US Senator John McCain

US Senator John McCain announced Friday his opposition to the latest Republican attempt to replace Barack Obama's signature health care law, likely dooming the repeal effort.

It is the second time in two months that he has defied his party and President Donald Trump over efforts to replace the Affordable Care Act, often referred to as "Obamacare," which has long been in Republicans' sights.

"I cannot in good conscience vote for the Graham-Cassidy proposal," McCain said of the bill proposed by fellow Republican senators Lindsey Graham and Bill Cassidy, adding he believed health reform legislation needed to be a bipartisan effort.

President Trump, speaking in Alabama late Friday, acknowledged the setback but vowed to fight on.

"I have to tell you, maybe -- it's a little tougher without McCain's vote," he said at a rally in Huntsville.

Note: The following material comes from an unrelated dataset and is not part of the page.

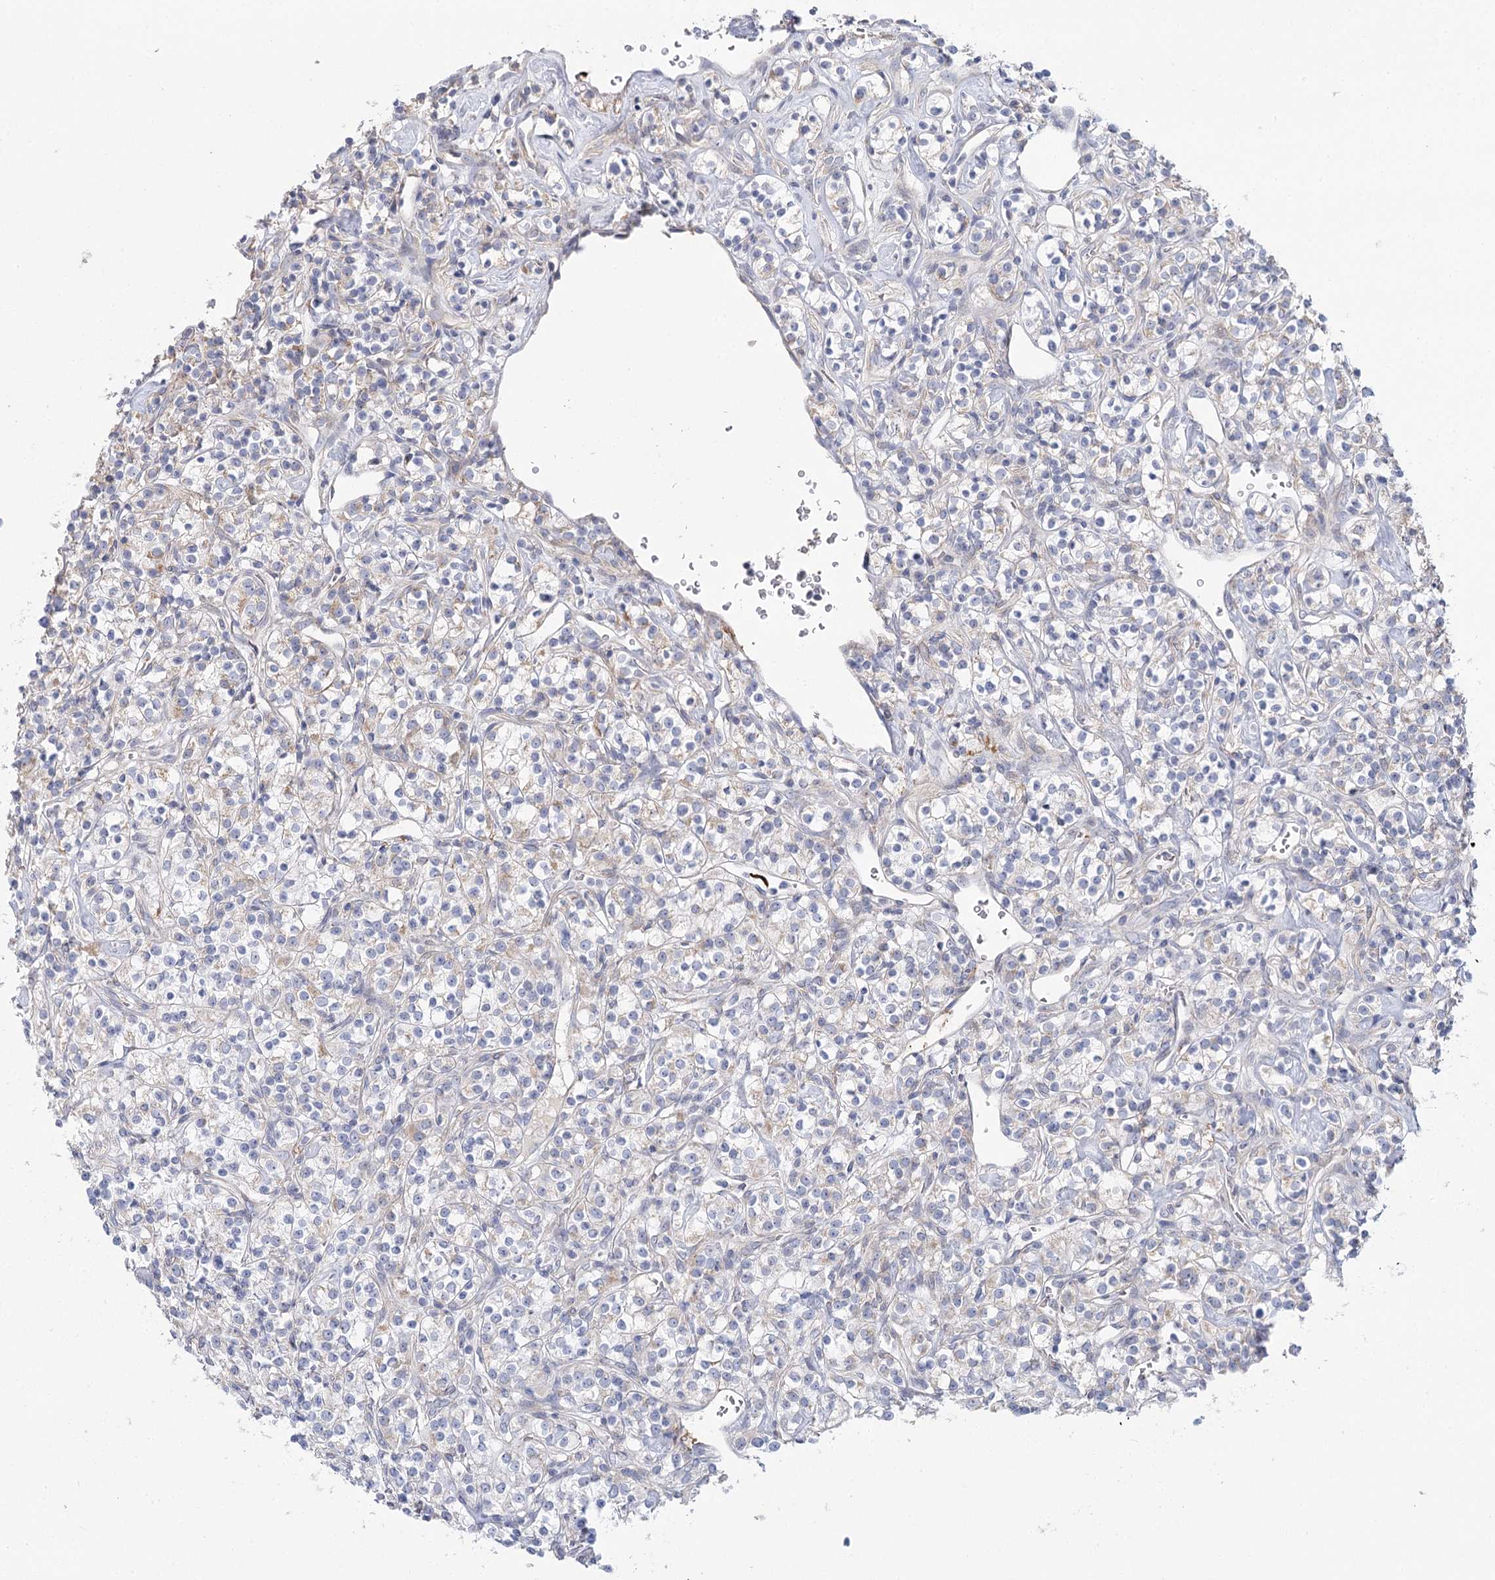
{"staining": {"intensity": "weak", "quantity": "25%-75%", "location": "cytoplasmic/membranous"}, "tissue": "renal cancer", "cell_type": "Tumor cells", "image_type": "cancer", "snomed": [{"axis": "morphology", "description": "Adenocarcinoma, NOS"}, {"axis": "topography", "description": "Kidney"}], "caption": "There is low levels of weak cytoplasmic/membranous expression in tumor cells of renal adenocarcinoma, as demonstrated by immunohistochemical staining (brown color).", "gene": "ARHGAP44", "patient": {"sex": "male", "age": 77}}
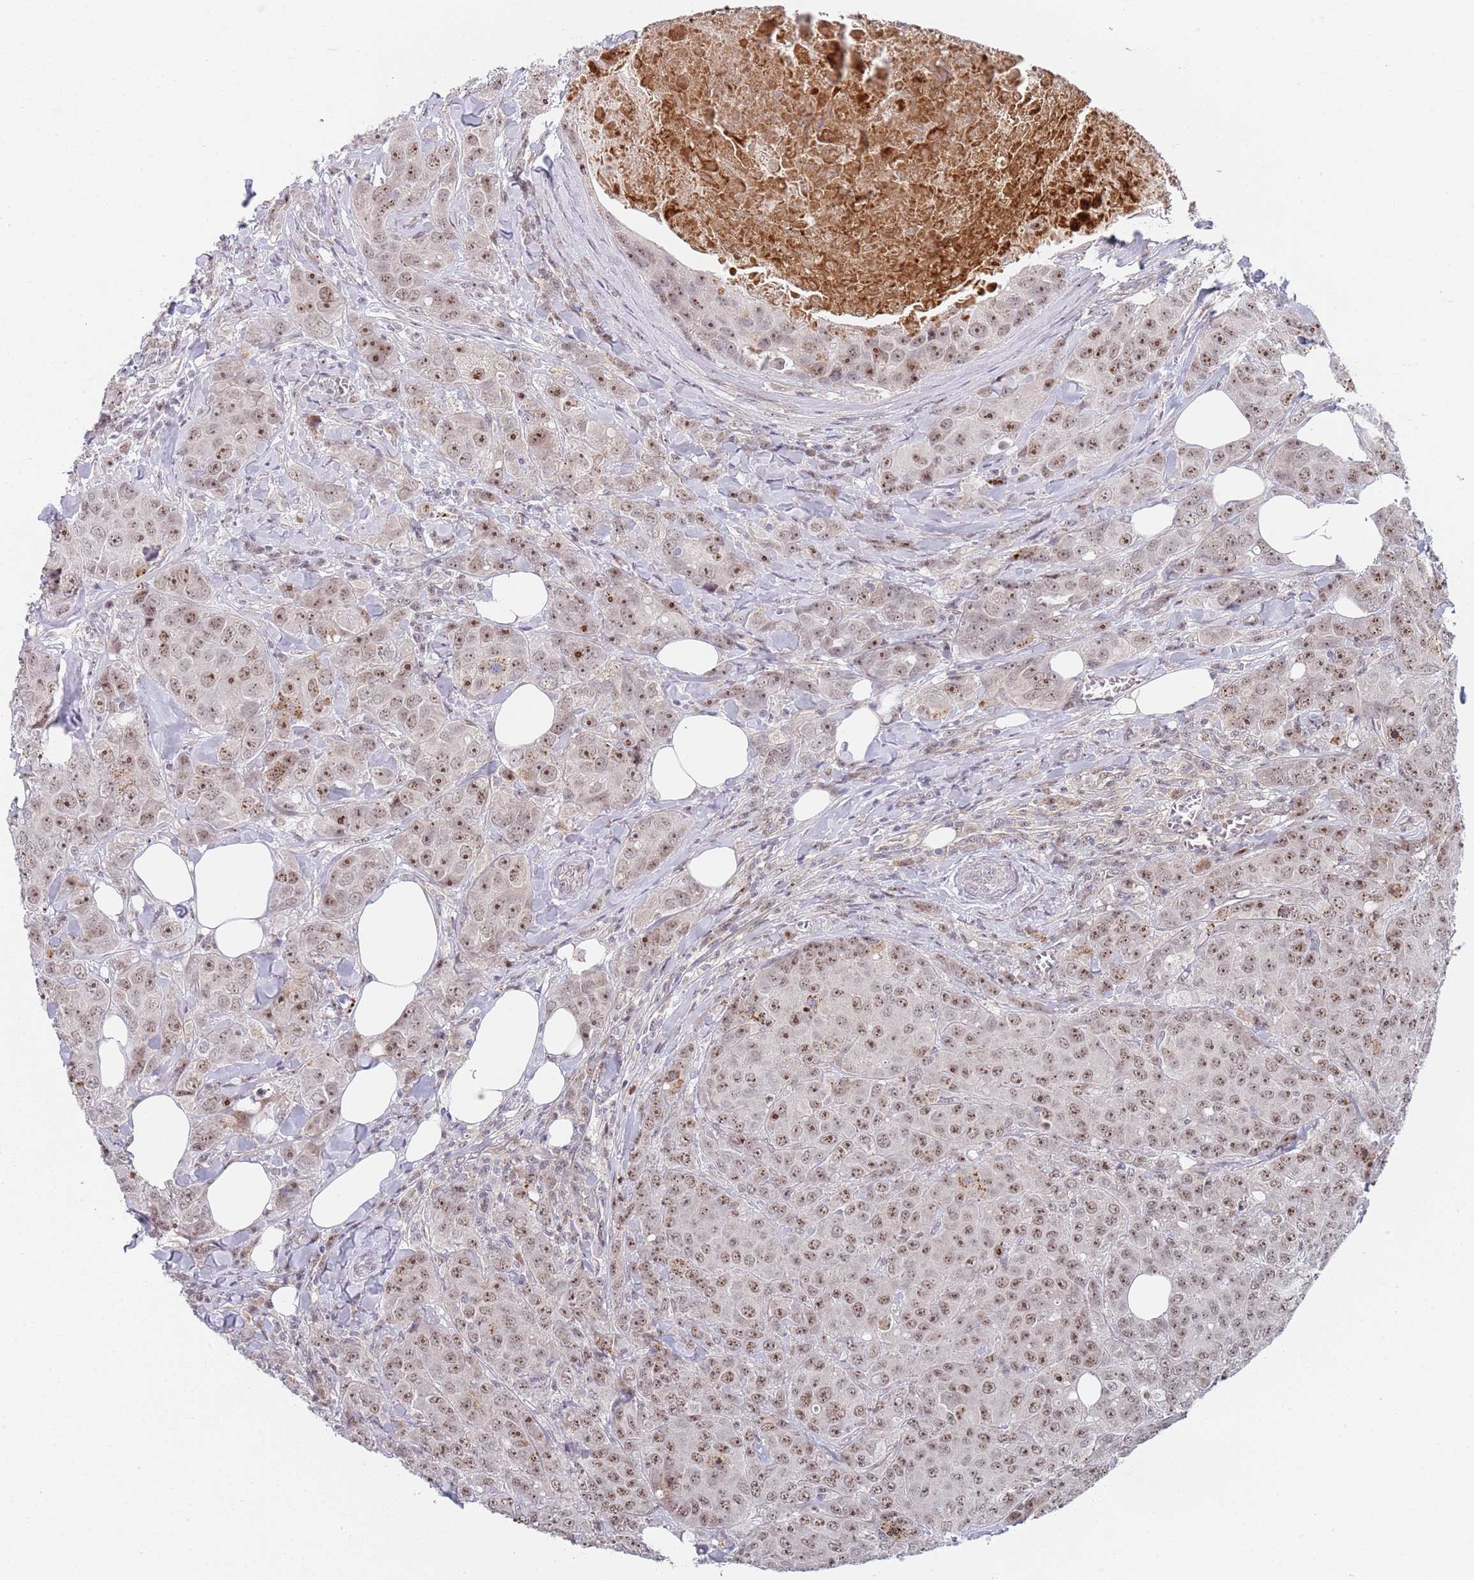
{"staining": {"intensity": "moderate", "quantity": ">75%", "location": "nuclear"}, "tissue": "breast cancer", "cell_type": "Tumor cells", "image_type": "cancer", "snomed": [{"axis": "morphology", "description": "Duct carcinoma"}, {"axis": "topography", "description": "Breast"}], "caption": "Breast cancer was stained to show a protein in brown. There is medium levels of moderate nuclear positivity in about >75% of tumor cells.", "gene": "PLCL2", "patient": {"sex": "female", "age": 43}}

"You get knocked down and then the bad ones stay on the stool and they say 'We quit, we quit.' The great ones get up and they end up winning. That's what we are going to do."

In July, McCain made a dramatic return to Washington from Arizona after a brain cancer diagnosis to become one of three Republican senators who helped sink their party's earlier bid to replace Obamacare.

Now, rebels within the party ranks appear set to torpedo what may be the party's last chance to make good on a longstanding Republican goal, and a signature pledge of the president.

With both McCain and the conservative Rand Paul opposed, it would take just one more Republican defector to prevent the bill's passage before a deadline of September 30, the end of the fiscal year. At least two party moderates -- Susan Collins and Lisa Murkowski -- are known to have serious reservations.

The bill's collapse would be yet another blow to the president and the Republican leadership, who have been unable to move forward on repealing Obamacare despite controlling Congress and the White House.

In coming out against the latest bill, McCain criticized the fact that it had bypassed regular Senate order, and noted that it would not be fully reviewed by the non-partisan Congressional Budget Office (CBO) before the end of the month.

The senator said he could not "support it without knowing how much it will cost, how it will effect insurance premiums, and how many people will be helped or hurt by it."

- Trump targets defectors -

The bill's supporters might be eager to avoid a CBO score. In July, the non-partisan body projected that the ranks of the uninsured would grow by 23 million Americans, and premiums would rise 20 percent annually, over the next decade if the previous Obamacare repeal bill became law.

The White House scrambled earlier this week to win over Republicans skeptical of Graham-Cassidy, with Trump himself phoning lawmakers and state governors seeking to tilt the scales in favor of the bill.

And Trump made his position on Republican defectors clear on Friday, writing on Twitter that those who vote against Graham-Cassidy "will forever... be known as 'the Republican who saved Obamacare.'"

While Republicans have pledged to repeal the Obama-era health care reforms, they have struggled to secure enough support to do so amid fears that proposed alternatives would dramatically increase the number of Americans without health insurance.

The American Medical Association has issued scathing criticism of the latest repeal effort, warning it "would result in millions of Americans losing their health insurance coverage, destabilize health insurance markets, and decrease access to affordable coverage and care."

McCain's rejection of the latest Obamacare replacement bill is yet another slight against the current president, someone he has repeatedly challenged from within the ranks of the Republican Party.

Trump, for his part, had mocked McCain's war hero status as a former prisoner of war in Vietnam as he ran for president, declaring: "I like people who weren't captured."